I have to do the next problem but I'm a little lost.
Let $A = \begin{bmatrix} 0 & 1 & 0 \\ 0 & 0 & 1 \\ 0 & 0 & 0 \end{bmatrix}$ and $B = \begin{bmatrix} 2 & 1 & 0 \\ 0 & 2 & 0 \\ 0 & 0 & 3 \end{bmatrix}$ be two elements of $\mathcal{M}_3(\mathbb{C})$.
Let $$ T = \begin{bmatrix} 4 & 1 & 0 & -4 & 0 & 0 \\ 0 & 4 & -1 & 0 & -4 & 2 \\ 0 & 0 & 6 & 0 & 0 & -6 \\ 2 & 0 & 0 & -2 & 1 & 0 \\ 0 & 2 & -1 & 0 & -2 & 2 \\ 0 & 0 & 3 & 0 & 0 & -3 \end{bmatrix} \in \mathcal{M}_6(\mathbb{C}). $$
a) Let $\exp(z) = e^z$, $z \in \mathbb{C}$. Find $\exp(T)$.

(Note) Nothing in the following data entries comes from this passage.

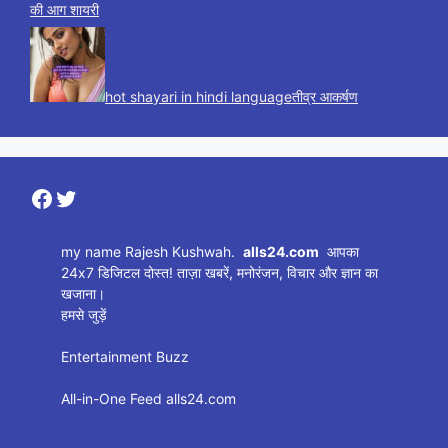
की आग शायरी
hot shayari in hindi languageतीव्र आकर्षण
Facebook
Twitter
my name Rajesh Kushwah.
alls24.com
आपका
24x7 डिजिटल दोस्त! ताज़ा खबरें, मनोरंजन, विचार और ज्ञान का
खजाना।
हमसे जुड़ें
Entertainment Buzz
All-in-One Feed alls24.com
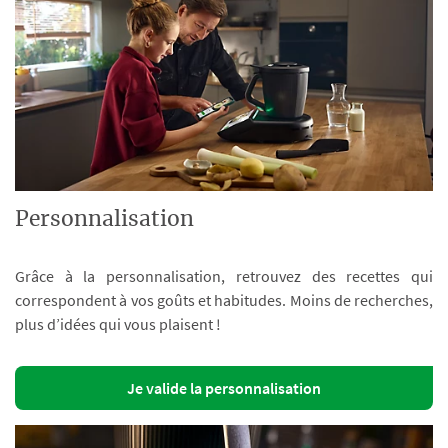
Personnalisation
Grâce à la personnalisation, retrouvez des recettes qui
correspondent à vos goûts et habitudes. Moins de recherches,
plus d’idées qui vous plaisent !
Je valide la personnalisation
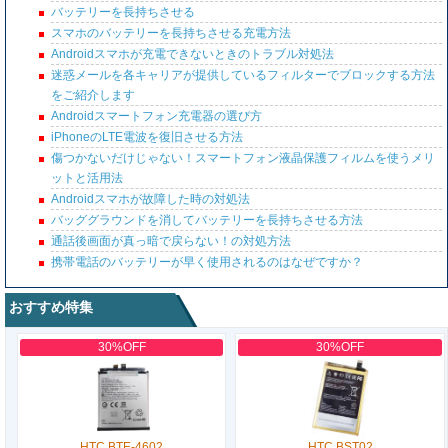
バッテリーを長持ちさせる
スマホのバッテリーを長持ちさせる充電方法
Androidスマホが充電できないときのトラブル対処法
迷惑メールを各キャリアが提供しているフィルターでブロックする方法
をご紹介します
Androidスマートフォン充電器の選び方
iPhoneのLTE電波を復旧させる方法
傷つかないだけじゃない！スマートフォン液晶保護フィルムを使うメリ
ットと活用法
Androidスマホが故障した時の対処法
バッググラウンドを消してバッテリーを長持ちさせる方法
通話後画面が真っ暗で戻らない！の対処方法
携帯電話のバッテリーが早く使用されるのはなぜですか？
おすすめ特集
30%OFF
30%OFF
HTC BTE-4602
HTC BST02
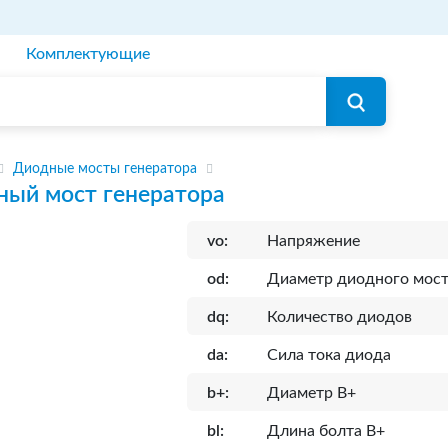
Комплектующие
Диодные мосты генератора
ный мост генератора
vo:
Напряжение
od:
Диаметр диодного мос
dq:
Количество диодов
da:
Сила тока диода
b+:
Диаметр B+
bl:
Длина болта B+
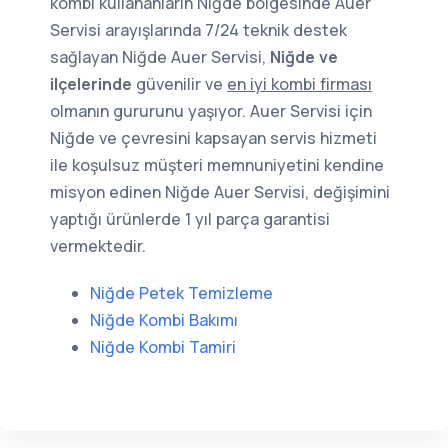
kombi kullananların Niğde bölgesinde Auer
Servisi arayışlarında 7/24 teknik destek
sağlayan Niğde Auer Servisi,
Niğde ve
ilçelerinde
güvenilir ve
en iyi kombi firması
olmanın gururunu yaşıyor. Auer Servisi için
Niğde ve çevresini kapsayan servis hizmeti
ile koşulsuz müşteri memnuniyetini kendine
misyon edinen Niğde Auer Servisi, değişimini
yaptığı ürünlerde 1 yıl parça garantisi
vermektedir.
Niğde Petek Temizleme
Niğde Kombi Bakımı
Niğde Kombi Tamiri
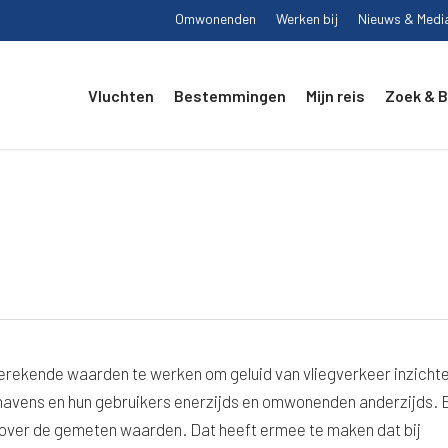
Omwonenden
Werken bij
Nieuws & Medi
Vluchten
Bestemmingen
Mijn reis
Zoek & 
erekende waarden te werken om geluid van vliegverkeer inzichtel
thavens en hun gebruikers enerzijds en omwonenden anderzijds. B
ver de gemeten waarden. Dat heeft ermee te maken dat bij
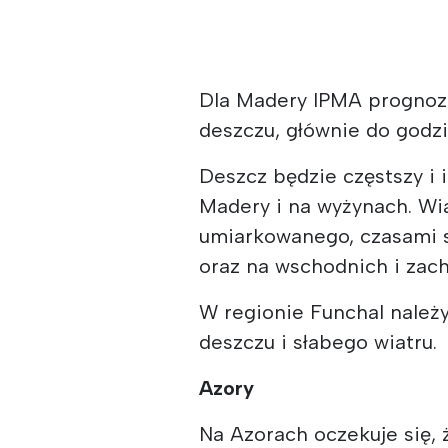
Dla Madery IPMA prognoz
deszczu, głównie do godz
Deszcz będzie częstszy i
Madery i na wyżynach. Wi
umiarkowanego, czasami s
oraz na wschodnich i zac
W regionie Funchal należ
deszczu i słabego wiatru.
Azory
Na Azorach oczekuje się, 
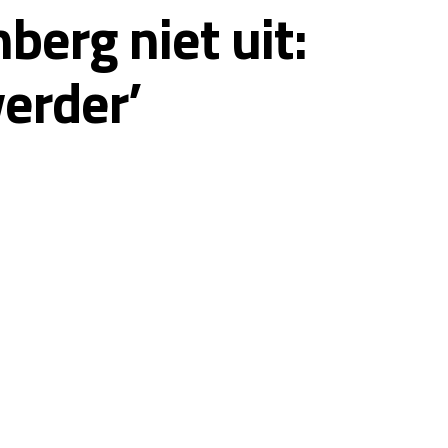
berg niet uit:
verder’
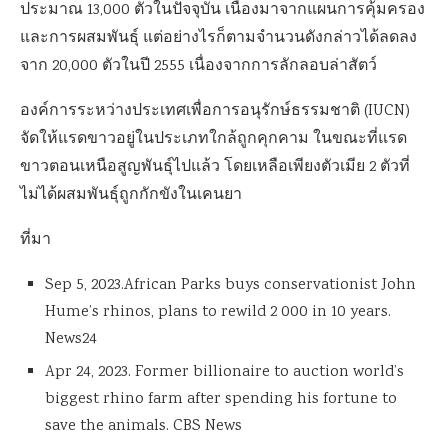
ประมาณ
13,000
ตัวในปัจจุบัน เนื่องมาจากแผนการคุ้มครอง
และการผสมพันธุ์ แต่อย่างไรก็ตามจำนวนดังกล่าวได้ลดลง
จาก
20,000
ตัวในปี
2555
เนื่องจากการลักลอบล่าสัตว์
องค์การระหว่างประเทศเพื่อการอนุรักษ์ธรรมชาติ
(IUCN)
จัดให้แรดขาวอยู่ในประเภทใกล้ถูกคุกคาม ในขณะที่แรด
ขาวตอนเหนือสูญพันธุ์ไปแล้ว โดยเหลือเพียงตัวเมีย 2 ตัวที่
ไม่ได้ผสมพันธุ์ถูกกักขังในเคนยา
ที่มา
Sep 5, 2023.African Parks buys conservationist John
Hume’s rhinos, plans to rewild
2 000
in
10
years.
News24
Apr 24, 2023. Former billionaire to auction world’s
biggest rhino farm after spending his fortune to
save the animals. CBS News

Hint: $$S := \begin{bmatrix} 1 & 2 \\ 1 & 1 \end{bmatrix}$$
b) Let $g(z) = \begin{cases} 1 & \mbox{ if } | z | < \frac{1}{2} \\ 0 & \mbox{ if } |z - 2 | < \frac{1}{2} \\ 0 & \mbox{ if } |z-3| < \frac{1}{2} \end{cases}$. \ \ \ \ \ Find $g(T)$.
I was able to do a) I use the hint to obtain this equation
$$ \begin{bmatrix} 1 & 2 \\ 1 & 1 \end{bmatrix} \ \begin{bmatrix} A & 0 \\ 0 & B \end{bmatrix}\ \begin{bmatrix} -1 & 2 \\ 1 & -1 \end{bmatrix} = \begin{bmatrix} -A + 2 B & 2 A - 2 B \\ -A + B & 2 A - B \end{bmatrix}=T$$
and then $exp(z)=\lim_{n\to\infty}\sum_{i=0}^n\frac{z^i}{i!}$.
I need help for b)
What I though was of using Functional calculus then if $\Gamma$ is a closed countour of $\sigma(T)$ then
$$g(T)=\int_\Gamma g(z)(z-T)^{-1} dz$$
I though of defining $\Gamma$ as the union of $|z|=1/2, |z-2|=1/2,|z-3|=1/2$. (I still have to prove that $\sigma(T)$ is in the domain of $g$). My problem is that I'm not sure if this is a correct aproach, if there is a easy way to prove that $\sigma(T)$ is contain in the domaing of $g$ and lastly I'm not sure how to aproach the integral. How should I calculated.